- |
- İlk yorumlayan ol!
- yazı boyutu yazı boyutunu küçült Yazı boyutu büyüt
بسم الله الرحمن الرحيم
Konstantiniyye’yi Fethetme Girişimlerinin Yıldönümü Psikolojik Yenilgiyi Ortadan Kaldırıyor
Bu zamanda Müslümanlara egemen olan psikolojik yenilgi, derinden hissettikleri zayıflık ve aşağılanma duygusu ve Hilafetlerinin yeniden kurulmasının imkânsızlığı, kafir Batı’nın her zaman olduğu gibi Müslümanların nefislerindeki kalkınma düşüncelerini yok etmek, Müslümanlar izzet ve onurlarına yeniden kavuşmasınlar ve demir yumrukla yönettikleri tahtları yok olmasın diye azim İslam’ı onların hayatlarından uzaklaştırmak için yaptığı işlerden başka bir şey değildir.
Bu günlerde, küresel ve İslami düzeyde tarihin en önemli ve en büyük olaylardan birinin yaşandığı günlerden geçiyoruz ki bu, Haçlı tehdidinin ilk itici gücü olan Bizans İmparatorluğu’nu ortadan kaldıran Konstantiniyye’nin fethinin yıldönümüdür.
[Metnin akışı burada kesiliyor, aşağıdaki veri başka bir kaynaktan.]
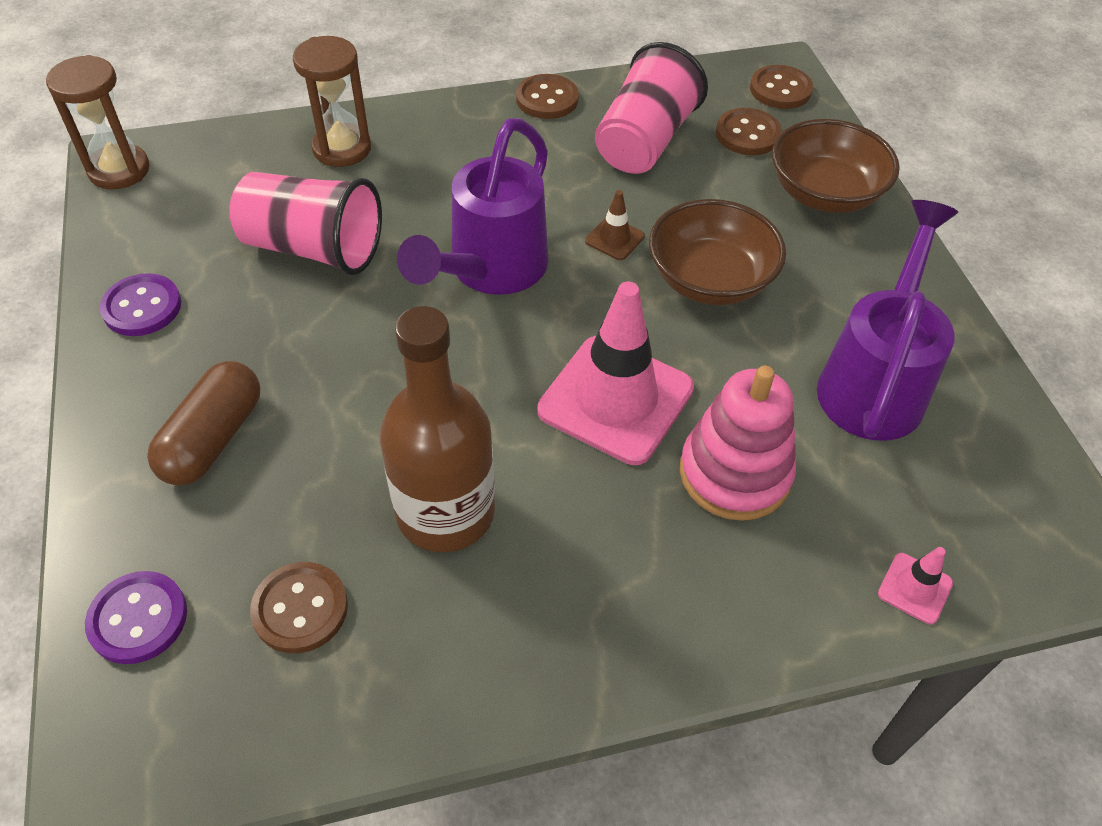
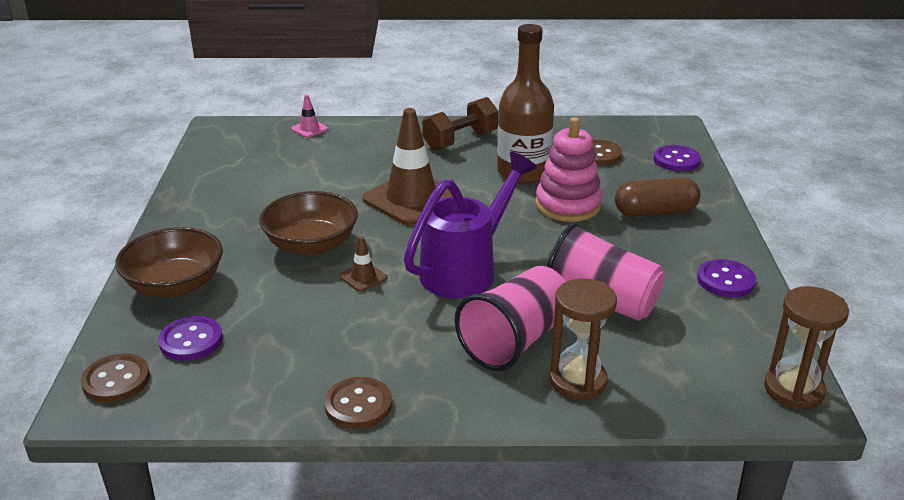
camera: 165 degrees left, 20 degrees down
(213, 438) = (655, 212): brown capsule -> brown capsule turned 45 degrees clockwise
(592, 606) = (460, 141): none -> brown dumbbell
(615, 399) = (411, 199): pink traffic cone -> brown traffic cone
(644, 141) = (289, 347): pink cup -> pink cup (515, 341)
(735, 473) = (364, 167): pink stacking toy -> pink stacking toy (568, 205)
(747, 134) = (191, 340): brown button -> purple button
(875, 380) = (253, 189): purple watering can -> none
Bu olay Ortaçağ tarihi ile modern tarih arasında bir dönüm noktasıydı. Zira bununla birlikte Avrupa’yı bin yıldan fazla koruyan kale düştü ve Müslümanların Avrupa’ya girmesinin ve nüfuz etmesinin önünde bir engel olan Avrupa duvarı yıkıldı.
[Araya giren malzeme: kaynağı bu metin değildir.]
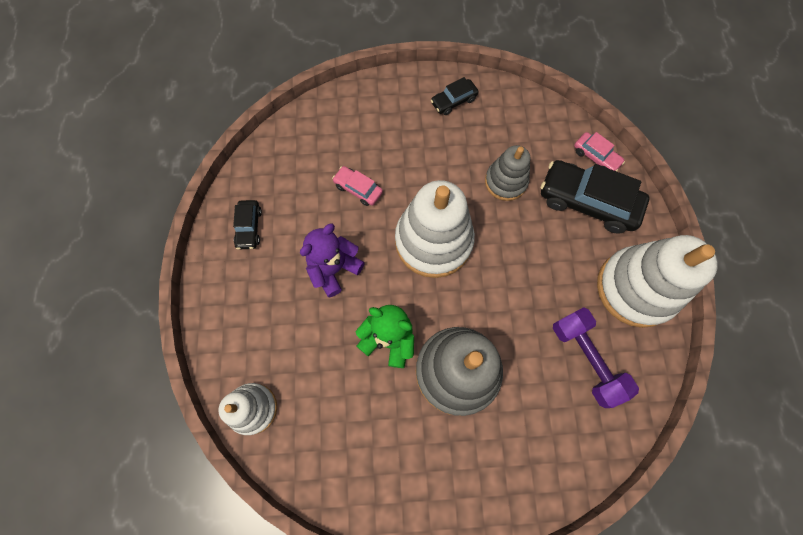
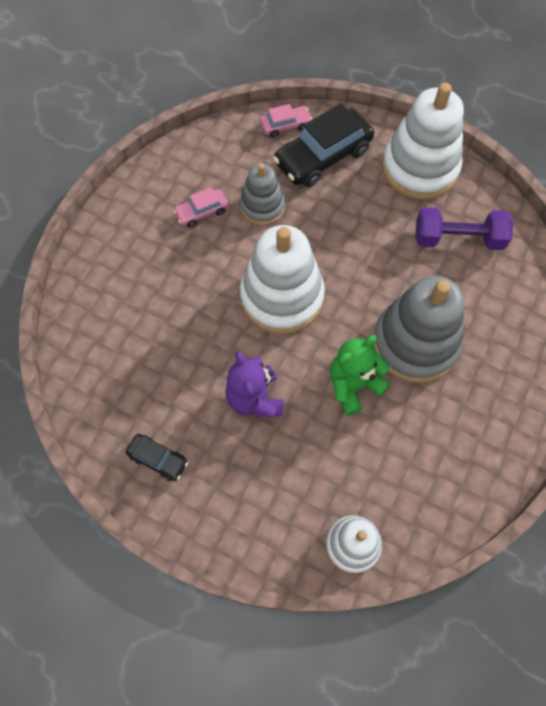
camera: 60 degrees left, 5 degrees down
(358, 189) = (185, 334): pink car -> pink car (202, 212)
(453, 101) = (150, 202): black car -> none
Ayrıca Müslümanlar Konstantiniyye’yi fethetme girişiminde bulundular, fedakarlık yaptılar ve defalarca ciddi ve samimi bir şekilde çalıştılar. Bu ise sadece şöyle buyuran Allah’ın Rasulü Sallallahu Aleyhi ve Sellem’in müjdesini gerçekleştirmek içindir: لَتُفْتَحَنَّ الْقُسْطَنْطِينِيَّةُ، فَلَنِعْمَ الْأَمِيرُ أَمِيرُهَا، وَلَنِعْمَ الْجَيْشُ ذَلِكَ الْجَيْشُ “Konstantiniyye elbette fethedilecektir. Onu fetheden komutan ne güzel bir komutandır, o ordu ne güzel bir ordudur.” Müslümanlardan bir kısmı da, bu müjdenin sahiplerinden olmaya hırs gösterdiler ve bir çok başarısız girişimlerine rağmen bundan vazgeçmediler. Diğer bazıları da Rasul Sallallahu Aleyhi ve Sellem’in müjdesinin bir gün mutlaka gerçekleşeceğinden emin olduklarından dolayı hiç vazgeçmediler ve nefislerine yenik düşmediler. Aksine yüz yıllardır sayısız girişimlerde bulundular. Nitekim Emevi Hilafet’i dönemi başladı; Halife Muaviye İbn-i Ebi Süfyan birisi karadan diğeri ise deniz gücüyle desteklenmiş iki hamle gerçekleştirdi. Üçüncü hamle de Halife Süleyman Bin Abdulmelik zamanında oldu. Ancak bu girişimlerin hiçbirisi bu şehrin fethedilmesiyle sonuçlanmadı. Ayrıca buna müteakip Abbasi Hilafeti döneminde Halife Harun Reşid’in girişimi de dahil olmak üzere birkaç girişim daha oldu. Sonra bu islami girişimler, Abbasi Devleti’nin bölünmesi, Haçlı seferleri ve Moğol istilası nedeniyle Müslüman Doğu’nun maruz kaldığı felaketlerin sonucunda birkaç yüzyıl durdu. Ancak bu girişimler, Osmanlı döneminin başlamasıyla birlikte, şayet kuşatmayı kırmak ve buna karşı koymak için çalışan Moğol istilası olmamış olsaydı neredeyse fethi gerçekleştirmek üzere olan Sultan II. Beyazıt’ın eliyle yeniden geri döndü ve canlılık kazandı. Sonra tutuklanıp öldürülmesiyle son bulan Osmanlı komutanı Musa Çelebi’nin girişimi oldu. Sultan Muhammed Fatih tarafından fethedilmeden önceki bir diğer girişim ise, burasını kuşatmaya çalışan ama fethetmekte başarısız olan babası Sultan II. Murat’tır.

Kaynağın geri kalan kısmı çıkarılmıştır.